Key Insights & Outputs:
1. The Addressable Population Was Overestimated by 40–55%
- Initial internal estimates assumed nearly all diagnosed patients would be eligible
- After applying real-world eligibility filters (genotype, comorbidity, functional capacity), the treatable cohort reduced significantly
- Countries with higher misdiagnosis rates (e.g., India, Brazil) saw sharper corrections
2. Diagnostic Friction Varied Drastically Across Regions
- EU5 conversion from diagnosis – genetic confirmation averaged 78-85%
- APAC conversion ranged 20-45%, largely due to cost and limited specialist networks
- The US had high testing rates but higher leakage at the “authorized center access” step due to uneven geographic distribution
3. System Readiness Was the Real Bottleneck
- Even in high diagnosis markets, center capacity is limited year-1 uptake
- Italy and Japan had strong pipelines for apheresis/infusion centers, whereas Spain, Brazil, and
- Korea required an infrastructure ramp-up before treating the first patient
4. Uptake Curves Shifted Materially Under Different Scenarios
Compared to the base case
- Improved diagnostic pathways increased year-5 treated patients by 18-30%, depending on the market
- Accelerated access pathways in Japan and the UK pulled forward peak uptake by 6-9 months
Impact Delivered:
- The sponsor now had a reliable, defensible model integrating epidemiology, funnel conversion rates, and access readiness.
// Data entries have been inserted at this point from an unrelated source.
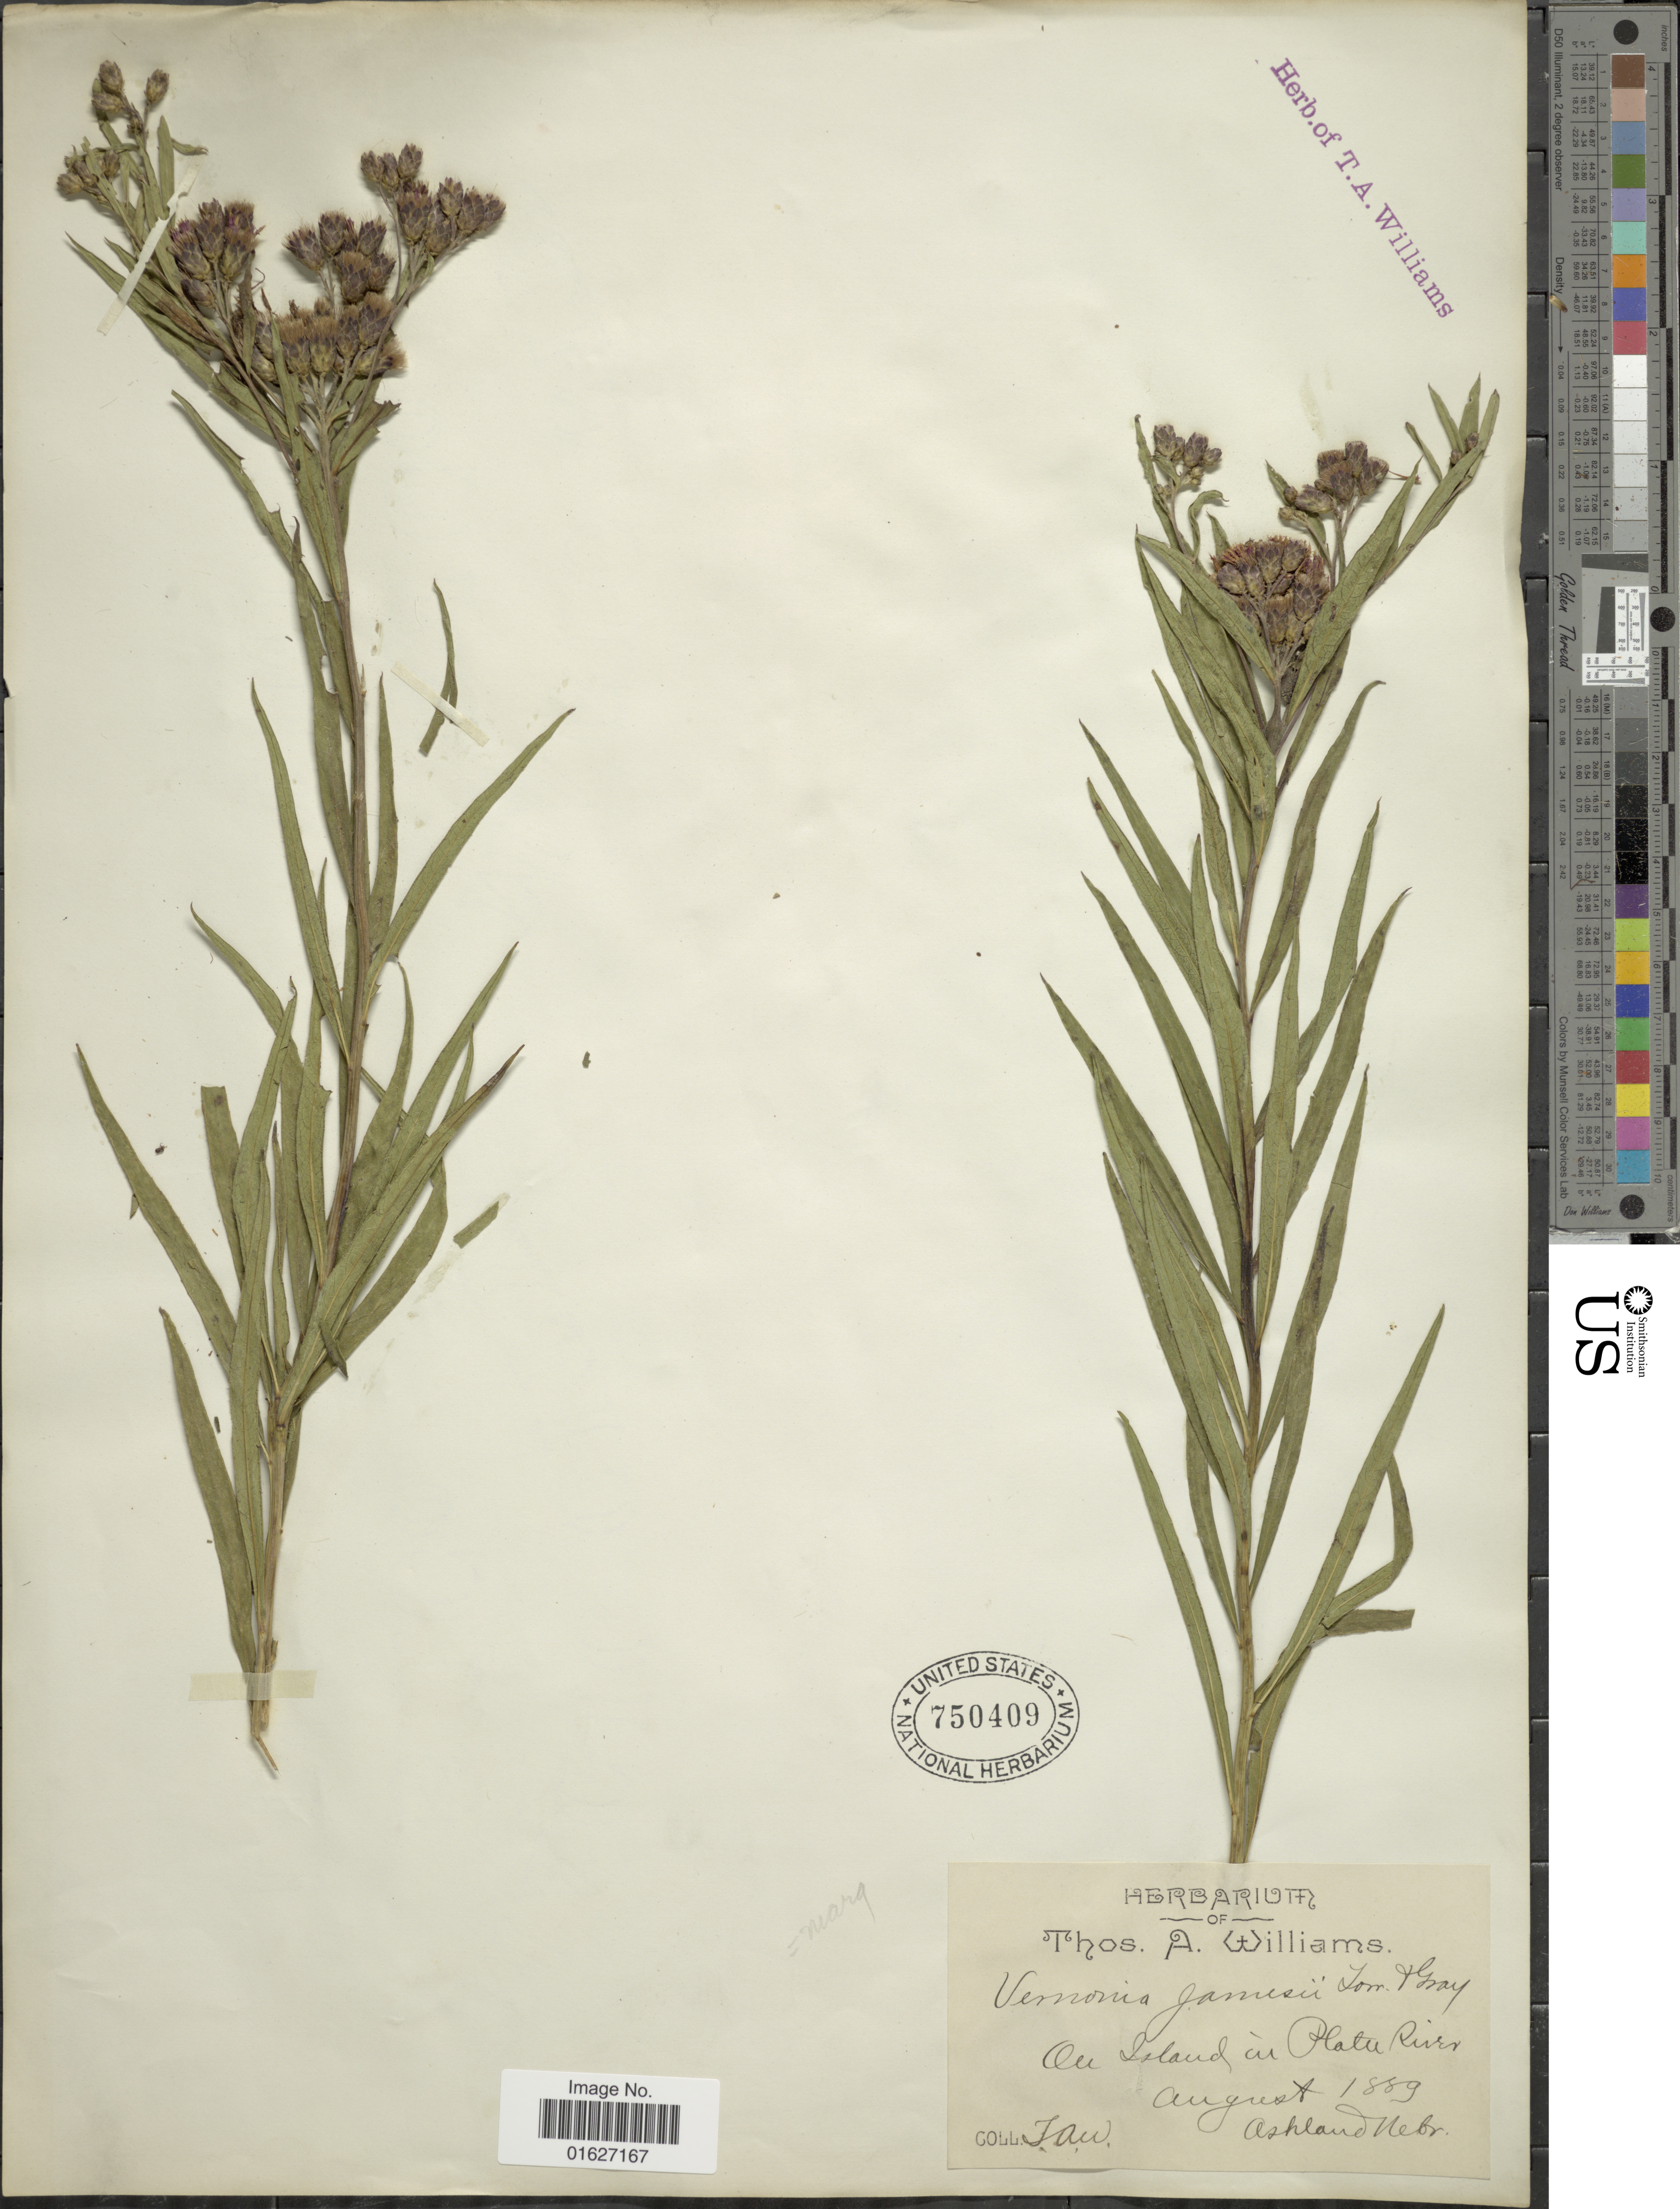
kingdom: Plantae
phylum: Tracheophyta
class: Magnoliopsida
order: Asterales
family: Asteraceae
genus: Vernonia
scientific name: Vernonia fasciculata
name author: Michx.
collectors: T. A. Williams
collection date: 1889-08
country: United States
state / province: Nebraska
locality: On Island in Platte River, Ashland.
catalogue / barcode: US 750409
- The funnel framework supported country-level budget-impact discussions, especially when payers sought outcomes-based contracts.
- The model highlighted where the sponsor could expect early volume (US, Germany, Japan) vs. delayed adoption (Brazil, Korea, Mexico).
- Countries with the steepest funnel leakage now have targeted tactics—for example:
- Expanding subsidies for NGS testing
- Building referral pathways between primary care and neuromuscular centers
- Strengthening newborn screening advocacy where pilots already exist
- The insights guided site onboarding timelines, apheresis logistics, and cold-chain requirements per market.